Thriving at Work - The Stevenson/Farmer Review of mental health and employers 2017
Mind’s Chief Executive Paul Farmer, together with Lord Dennis Stevenson, was asked in January 2017 by the government to carry out an independent review into how employers can better support individuals with mental health problems remain in and thrive in work. The result of the extensive review were published on 26 October 2017.
The review was supported by an independent study on the cost to employers of the mental health problems of staff which was carried out by Deloitte. This found:
- There is an annual cost to employers of between £33 billion and £42 billion each year made up of the cost of presenteeism (when individuals attend work but are less productive because of their mental health problem), sickness absence and staff turnover
- Poor mental health costs government between £24 billion and £27 billion in lost tax revenue, benefits and NHS cost each year
- Poor mental health costs the UK economy as a whole between £74 billion and £99 billion per year
- Around 300,000 with a long-term mental health condition lose their jobs each year.
These figures are shocking. They also make clear that it is massively in both employers’ and the government’s interest to invest more in improving the nation’s mental health. Mind is more concerned about the human cost behind these numbers.
Thriving at Work sets out a vision as to how progress can be achieved. The report’s authors envisage that in ten years’ time a number of changes will have happened:-
- Employees in all types of employment will have “good work” (consisting of autonomy, fair pay, work life balance, opportunities for progression and the absence of bullying and harassment)

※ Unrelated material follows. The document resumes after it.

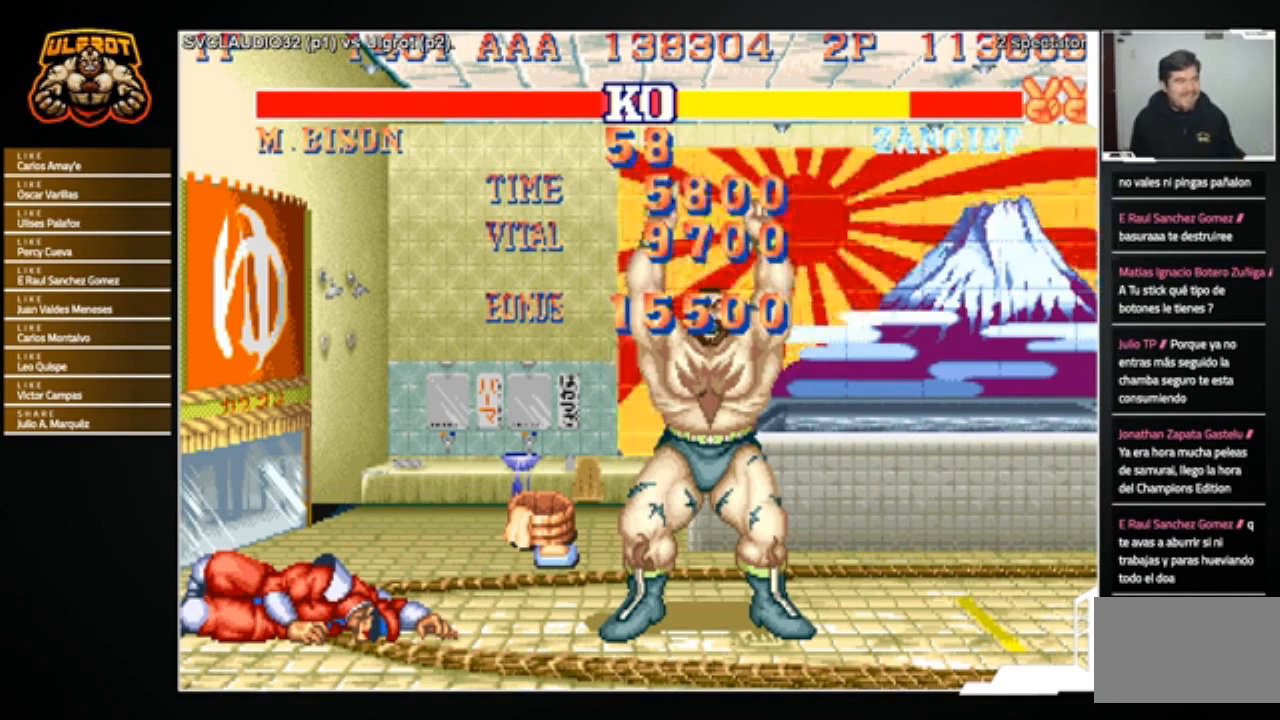
Gameplay with a controller (arcade stick); each line is a JSON object with the inputs held at the frame after it. "events" lists button and stick changes between this image and that frame as [ms after this image, input, new state], when the widget could be followed in between. Not read: L3 R3.
{"buttons": [], "left_stick": "right", "events": [[434, "left_stick", "right"]]}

- All of us will have the knowledge, tools and confidence to look after our own mental health and those around us
- All employers of all sizes will be:
- Equipped with the awareness and tools to address and prevent mental ill-health caused or worsened by work
- Equipped to support individuals with mental health problems to thrive within the organisation
- Aware of how to access help to reduce sickness absence caused by mental ill-health
- The numbers of people with mental health problems leaving employment each year will dramatically reduce.
How the vision can be achieved
The report recommends that all employers adopt a set of “mental health core standards” which all employers should be capable of implementing. Employers should:
- Produce and implement a mental health at work plan
- Develop mental health awareness among its employees
- Encourage open conversations about mental health and what support is available when people are struggling
- Provide good working conditions
- Promote effective people management
- Routinely monitor employee mental health and wellbeing.

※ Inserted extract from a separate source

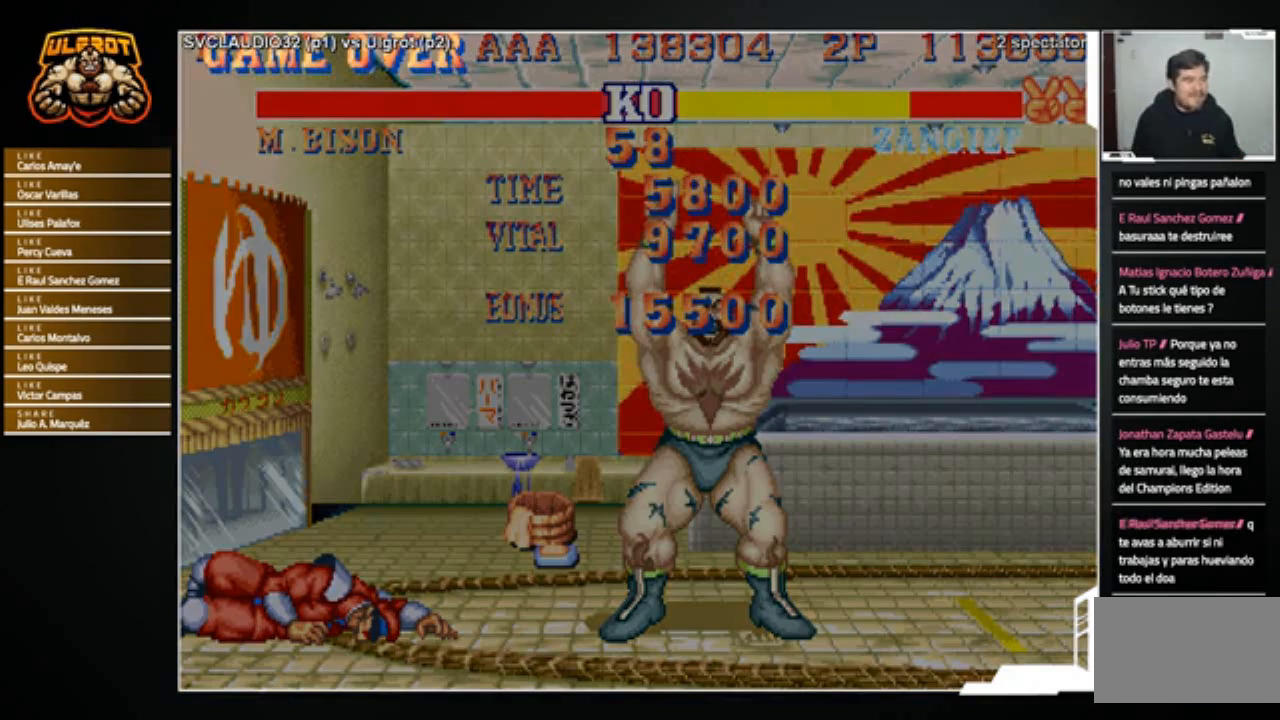
{"buttons": [], "left_stick": "center", "events": [[267, "left_stick", "center"]]}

The report calls for public sector employers and private sector ones with more than 500 employees to deliver enhanced standard which should:
- Increase transparency and accountability through internal and external report of the organisation’s approach to mental health
- Demonstrate accountability by nominating a health and wellbeing lead
- Improve the process for employees disclosing mental health problems, making sure people know why information is needed and providing support for people
- Ensure that tailored in-house mental health support is provided together with good signposting to clinical help.
External support for employers
Employers alone cannot the cultural change envisaged in the report, which sees a role for trade unions, industry groups, professional bodies and accrediting organisation to provide support. This can be by way of industry groups such as the Federation of Small Businesses providing guidance on how to implement the core standards, or professional bodies such as the Federation of Master Builders including mental health awareness in their training and accreditation programmes. These bodies can also advise employers on occupational health services and insurance products to help support the mental health of their staff.

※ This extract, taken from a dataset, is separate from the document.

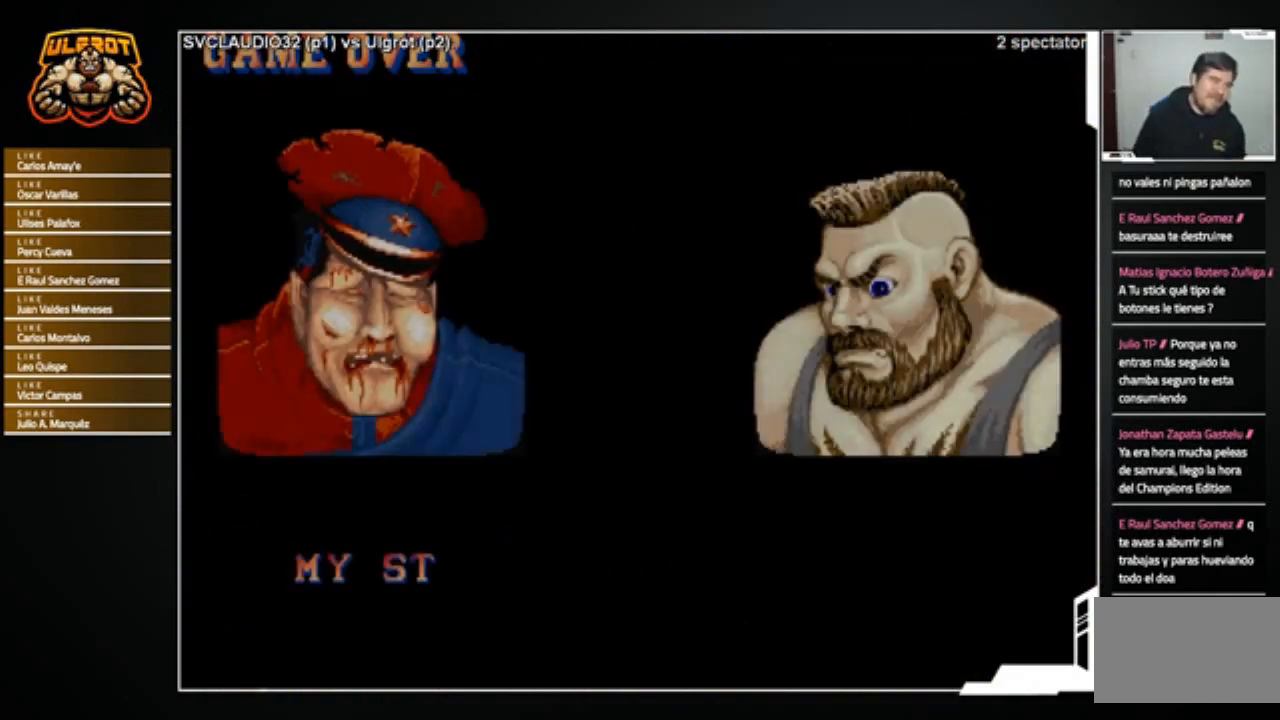
{"buttons": [], "left_stick": "center", "events": []}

Predictably a substantial role in effecting change is envisaged for the government. It should:
- Streamline the fragmented and confusing array of information available from the government, voluntary sector and private providers. The report recommend the creation of a single mental health online information platform to promote best practice and help employers implement the core standards
- Streamline the fragmented practical support available to employers to an integrated support service for mental health (as well as other physical health conditions and disabilities)
- Incentivise employers to adopt the core standards with tax incentives
- Introduce supply chain initiatives to encourage suppliers to public bodies implement the core standards
- Legislate to provide further protection for workers and clarity for employers. A more proactive monitoring and enforcement role for the Equality and Human Rights Commission is encouraged.
- Responsibility for completing fit notes should be extended beyond doctors to other mental health professionals and there should be improved (but secure) data and information sharing between health professionals and employers.
Implementation and delivery
Thriving at Work presents an ambitious vision and one that will not be easy to achieve. It envisages that a ten years plan will be needed to achieve the levels of cultural changed needed amongst employers. Mental health campaigns including information and support for improving workplace mental health are needed, and particular support should be given to small and medium sized employers and to the self-employed. Crucially, more evidence about how workers’ mental health and wellbeing can be best supported is needed and there should be further research and evidence building at the heart of the ten year plan.
As we write, the government has announced, but not fleshed out, a ten year strategy to help more disabled people into work.
The report can be found here.
Mental Health and Fair Trial
The Mental Health and Fair Trial report was published on 27 November 2017. It makes 52 recommendations on various aspects of the criminal justice process.
JUSTICE is a law reform and human rights organisation that works to improve the justice system. They are a membership organisation of legal professionals at all stages of their career.
A group of them worked together to research and publish a report about people with mental health problems in the criminal justice system. There has been a concern about the increasing number of people with mental health problems that end up in police custody and prison.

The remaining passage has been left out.